7 - Personalization through Feature-Based Regression



It is important to recommend items that are tailored to the personal interests and information needs of each individual user. Recommending items based on global popularity is often not sufficient. Some personalization may be achieved through an easy extension to most-popular recommendation by creating user segments based on attributes such as age, gender and geolocation (e.g., male users between twenty and forty years old living on the East Coast may form a segment) and serving the most-popular items within each segment. However, such a strategy has limitations. When the number of user segments is large, obtaining a reliable estimate of the popularity of items for each segment is difficult because of data sparsity. Also, user visits tend to follow a power law type of distribution – a small fraction of active users tends to visit the site very often, while the rest are sporadic. It is desirable to build custom models for active users who have visited the site several times in the past. For instance, if Mary visited the Yahoo! front page one hundred times in the last week and clearly indicated her preference for baseball news over everything else, a baseball article in our content pool should get precedence for Mary's next visit. For users who visit sporadically, personalization is usually accomplished by pooling data across users who are similar. Defining similarity is the crux of the problem, and it is often done by looking at user features such as demographics, behavioral attributes, and social network information, among other sources of signals. Combining these signals in an accurate fashion is challenging. In addition, many users are in the gray area of being superactive versus sporadic visitors. We need a methodology that can automatically determine the appropriate amount of weighting we should provide to a user's own past interactions and those of similar users.

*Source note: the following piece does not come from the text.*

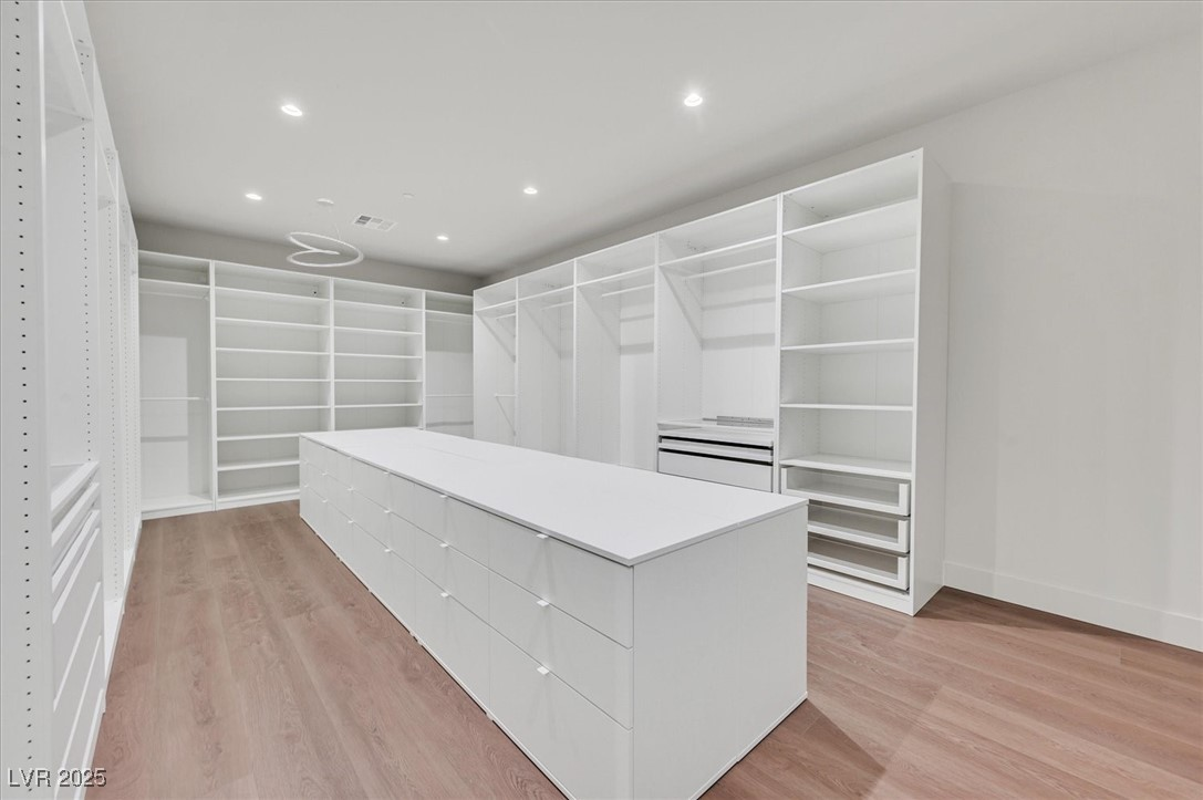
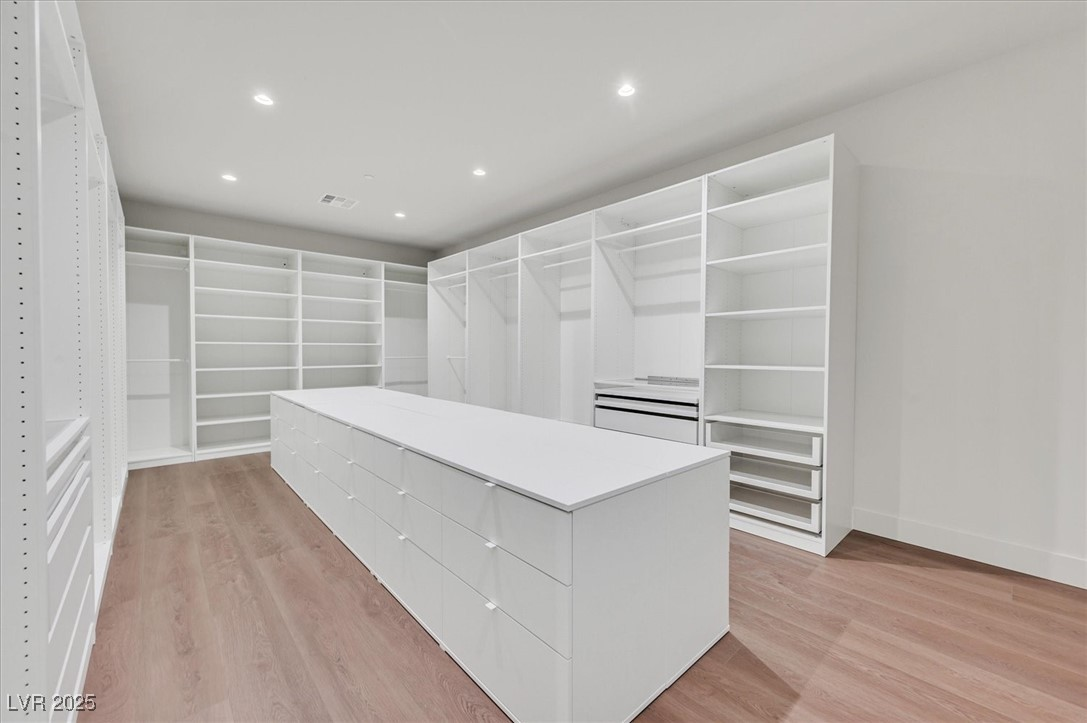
- ceiling light fixture [284,198,365,268]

For recommender systems where users, items, and their behavior do not change over time, offline models that are trained based on a one-time dump of historical data may be sufficient. See Chapter 2 for such models. However, in many application settings, new items are frequently added, and user behaviors and interests also change over time. It is important to update recommendation models frequently to capture such nonstationarity.

In this chapter, we focus on feature-based regression, which personalizes recommendations of time-sensitive items by capturing similarities through a regression approach.